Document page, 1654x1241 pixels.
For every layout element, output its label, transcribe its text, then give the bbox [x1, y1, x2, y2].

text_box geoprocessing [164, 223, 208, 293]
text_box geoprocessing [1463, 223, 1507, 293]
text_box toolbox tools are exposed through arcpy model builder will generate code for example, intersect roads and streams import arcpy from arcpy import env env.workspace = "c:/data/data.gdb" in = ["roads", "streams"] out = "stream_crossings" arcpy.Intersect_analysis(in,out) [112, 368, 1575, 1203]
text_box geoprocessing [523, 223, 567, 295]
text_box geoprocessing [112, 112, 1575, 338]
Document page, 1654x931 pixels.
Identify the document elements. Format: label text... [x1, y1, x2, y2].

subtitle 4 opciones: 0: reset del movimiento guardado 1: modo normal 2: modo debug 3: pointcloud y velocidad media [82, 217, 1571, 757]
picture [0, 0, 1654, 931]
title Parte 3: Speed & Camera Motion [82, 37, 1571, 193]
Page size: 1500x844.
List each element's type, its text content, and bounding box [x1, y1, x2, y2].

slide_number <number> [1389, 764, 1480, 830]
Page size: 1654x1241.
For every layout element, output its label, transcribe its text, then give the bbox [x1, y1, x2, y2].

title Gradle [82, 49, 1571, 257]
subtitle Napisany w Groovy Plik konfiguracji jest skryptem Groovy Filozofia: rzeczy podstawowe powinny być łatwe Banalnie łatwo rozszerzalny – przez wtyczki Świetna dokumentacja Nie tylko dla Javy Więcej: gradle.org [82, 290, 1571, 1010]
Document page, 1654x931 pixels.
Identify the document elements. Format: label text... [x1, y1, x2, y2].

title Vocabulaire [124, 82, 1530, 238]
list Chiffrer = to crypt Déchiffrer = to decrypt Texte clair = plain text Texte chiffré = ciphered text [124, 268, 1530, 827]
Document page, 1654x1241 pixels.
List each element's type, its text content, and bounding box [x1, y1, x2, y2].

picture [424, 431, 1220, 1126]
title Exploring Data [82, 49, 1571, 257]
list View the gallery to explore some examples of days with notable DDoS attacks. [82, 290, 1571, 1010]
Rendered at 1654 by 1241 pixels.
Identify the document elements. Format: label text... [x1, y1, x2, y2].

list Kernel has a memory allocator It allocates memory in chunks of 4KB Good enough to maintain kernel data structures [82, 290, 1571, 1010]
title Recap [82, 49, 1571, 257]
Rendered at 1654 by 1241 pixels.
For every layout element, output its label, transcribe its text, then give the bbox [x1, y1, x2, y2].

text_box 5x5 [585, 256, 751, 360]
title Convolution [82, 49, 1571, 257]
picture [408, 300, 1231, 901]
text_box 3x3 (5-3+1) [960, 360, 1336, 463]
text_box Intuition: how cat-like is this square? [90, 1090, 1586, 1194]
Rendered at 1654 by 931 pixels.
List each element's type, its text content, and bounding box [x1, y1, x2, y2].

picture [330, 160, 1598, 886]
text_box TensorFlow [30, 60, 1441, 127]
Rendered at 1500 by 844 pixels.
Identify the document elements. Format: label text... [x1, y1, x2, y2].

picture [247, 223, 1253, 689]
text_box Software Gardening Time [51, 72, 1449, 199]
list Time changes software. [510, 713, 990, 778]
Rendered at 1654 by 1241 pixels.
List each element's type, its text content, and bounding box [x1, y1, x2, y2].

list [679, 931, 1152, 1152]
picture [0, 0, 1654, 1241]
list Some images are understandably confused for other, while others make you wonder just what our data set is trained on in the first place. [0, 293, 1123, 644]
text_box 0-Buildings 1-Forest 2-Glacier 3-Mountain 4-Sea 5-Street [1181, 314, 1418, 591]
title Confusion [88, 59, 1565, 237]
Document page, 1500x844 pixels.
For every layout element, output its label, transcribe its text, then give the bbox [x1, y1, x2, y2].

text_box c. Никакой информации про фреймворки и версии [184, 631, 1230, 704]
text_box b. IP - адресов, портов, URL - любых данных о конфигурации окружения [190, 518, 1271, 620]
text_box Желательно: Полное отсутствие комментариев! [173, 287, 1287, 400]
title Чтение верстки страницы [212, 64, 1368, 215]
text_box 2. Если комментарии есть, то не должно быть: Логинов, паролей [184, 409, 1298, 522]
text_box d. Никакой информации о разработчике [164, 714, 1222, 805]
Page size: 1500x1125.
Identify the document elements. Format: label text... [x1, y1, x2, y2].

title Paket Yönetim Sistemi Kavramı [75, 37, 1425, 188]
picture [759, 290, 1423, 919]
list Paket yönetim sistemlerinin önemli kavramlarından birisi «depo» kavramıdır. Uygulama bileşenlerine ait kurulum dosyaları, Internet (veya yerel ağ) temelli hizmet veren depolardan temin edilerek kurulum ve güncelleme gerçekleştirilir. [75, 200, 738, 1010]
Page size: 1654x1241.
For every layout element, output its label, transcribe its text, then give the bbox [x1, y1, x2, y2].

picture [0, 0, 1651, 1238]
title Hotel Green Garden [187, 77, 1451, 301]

========

_YOUR INSTRUCTIONS_
Rewrite every row above, swapping each "layout element" for "page element" and leaving everything else as it is.

_RESULT OF THIS EXERCISE_
Document page, 1654x1241 pixels.
For every page element, output its label, transcribe its text, then give the bbox [x1, y1, x2, y2].

text_box geoprocessing [164, 223, 208, 293]
text_box geoprocessing [1463, 223, 1507, 293]
text_box toolbox tools are exposed through arcpy model builder will generate code for example, intersect roads and streams import arcpy from arcpy import env env.workspace = "c:/data/data.gdb" in = ["roads", "streams"] out = "stream_crossings" arcpy.Intersect_analysis(in,out) [112, 368, 1575, 1203]
text_box geoprocessing [523, 223, 567, 295]
text_box geoprocessing [112, 112, 1575, 338]
Document page, 1654x931 pixels.
Identify the document elements. Format: label text... [x1, y1, x2, y2].

subtitle 4 opciones: 0: reset del movimiento guardado 1: modo normal 2: modo debug 3: pointcloud y velocidad media [82, 217, 1571, 757]
picture [0, 0, 1654, 931]
title Parte 3: Speed & Camera Motion [82, 37, 1571, 193]
Page size: 1500x844.
List each element's type, its text content, and bounding box [x1, y1, x2, y2].

slide_number <number> [1389, 764, 1480, 830]
Page size: 1654x1241.
For every page element, output its label, transcribe its text, then give the bbox [x1, y1, x2, y2].

title Gradle [82, 49, 1571, 257]
subtitle Napisany w Groovy Plik konfiguracji jest skryptem Groovy Filozofia: rzeczy podstawowe powinny być łatwe Banalnie łatwo rozszerzalny – przez wtyczki Świetna dokumentacja Nie tylko dla Javy Więcej: gradle.org [82, 290, 1571, 1010]
Document page, 1654x931 pixels.
Identify the document elements. Format: label text... [x1, y1, x2, y2].

title Vocabulaire [124, 82, 1530, 238]
list Chiffrer = to crypt Déchiffrer = to decrypt Texte clair = plain text Texte chiffré = ciphered text [124, 268, 1530, 827]
Document page, 1654x1241 pixels.
List each element's type, its text content, and bounding box [x1, y1, x2, y2].

picture [424, 431, 1220, 1126]
title Exploring Data [82, 49, 1571, 257]
list View the gallery to explore some examples of days with notable DDoS attacks. [82, 290, 1571, 1010]
Rendered at 1654 by 1241 pixels.
Identify the document elements. Format: label text... [x1, y1, x2, y2].

list Kernel has a memory allocator It allocates memory in chunks of 4KB Good enough to maintain kernel data structures [82, 290, 1571, 1010]
title Recap [82, 49, 1571, 257]
Rendered at 1654 by 1241 pixels.
For every page element, output its label, transcribe its text, then give the bbox [x1, y1, x2, y2].

text_box 5x5 [585, 256, 751, 360]
title Convolution [82, 49, 1571, 257]
picture [408, 300, 1231, 901]
text_box 3x3 (5-3+1) [960, 360, 1336, 463]
text_box Intuition: how cat-like is this square? [90, 1090, 1586, 1194]
Rendered at 1654 by 931 pixels.
List each element's type, its text content, and bounding box [x1, y1, x2, y2].

picture [330, 160, 1598, 886]
text_box TensorFlow [30, 60, 1441, 127]
Rendered at 1500 by 844 pixels.
Identify the document elements. Format: label text... [x1, y1, x2, y2].

picture [247, 223, 1253, 689]
text_box Software Gardening Time [51, 72, 1449, 199]
list Time changes software. [510, 713, 990, 778]
Rendered at 1654 by 1241 pixels.
List each element's type, its text content, and bounding box [x1, y1, x2, y2].

list [679, 931, 1152, 1152]
picture [0, 0, 1654, 1241]
list Some images are understandably confused for other, while others make you wonder just what our data set is trained on in the first place. [0, 293, 1123, 644]
text_box 0-Buildings 1-Forest 2-Glacier 3-Mountain 4-Sea 5-Street [1181, 314, 1418, 591]
title Confusion [88, 59, 1565, 237]
Document page, 1500x844 pixels.
For every page element, output its label, transcribe its text, then give the bbox [x1, y1, x2, y2].

text_box c. Никакой информации про фреймворки и версии [184, 631, 1230, 704]
text_box b. IP - адресов, портов, URL - любых данных о конфигурации окружения [190, 518, 1271, 620]
text_box Желательно: Полное отсутствие комментариев! [173, 287, 1287, 400]
title Чтение верстки страницы [212, 64, 1368, 215]
text_box 2. Если комментарии есть, то не должно быть: Логинов, паролей [184, 409, 1298, 522]
text_box d. Никакой информации о разработчике [164, 714, 1222, 805]
Page size: 1500x1125.
Identify the document elements. Format: label text... [x1, y1, x2, y2].

title Paket Yönetim Sistemi Kavramı [75, 37, 1425, 188]
picture [759, 290, 1423, 919]
list Paket yönetim sistemlerinin önemli kavramlarından birisi «depo» kavramıdır. Uygulama bileşenlerine ait kurulum dosyaları, Internet (veya yerel ağ) temelli hizmet veren depolardan temin edilerek kurulum ve güncelleme gerçekleştirilir. [75, 200, 738, 1010]
Page size: 1654x1241.
For every page element, output its label, transcribe its text, then give the bbox [x1, y1, x2, y2].

picture [0, 0, 1651, 1238]
title Hotel Green Garden [187, 77, 1451, 301]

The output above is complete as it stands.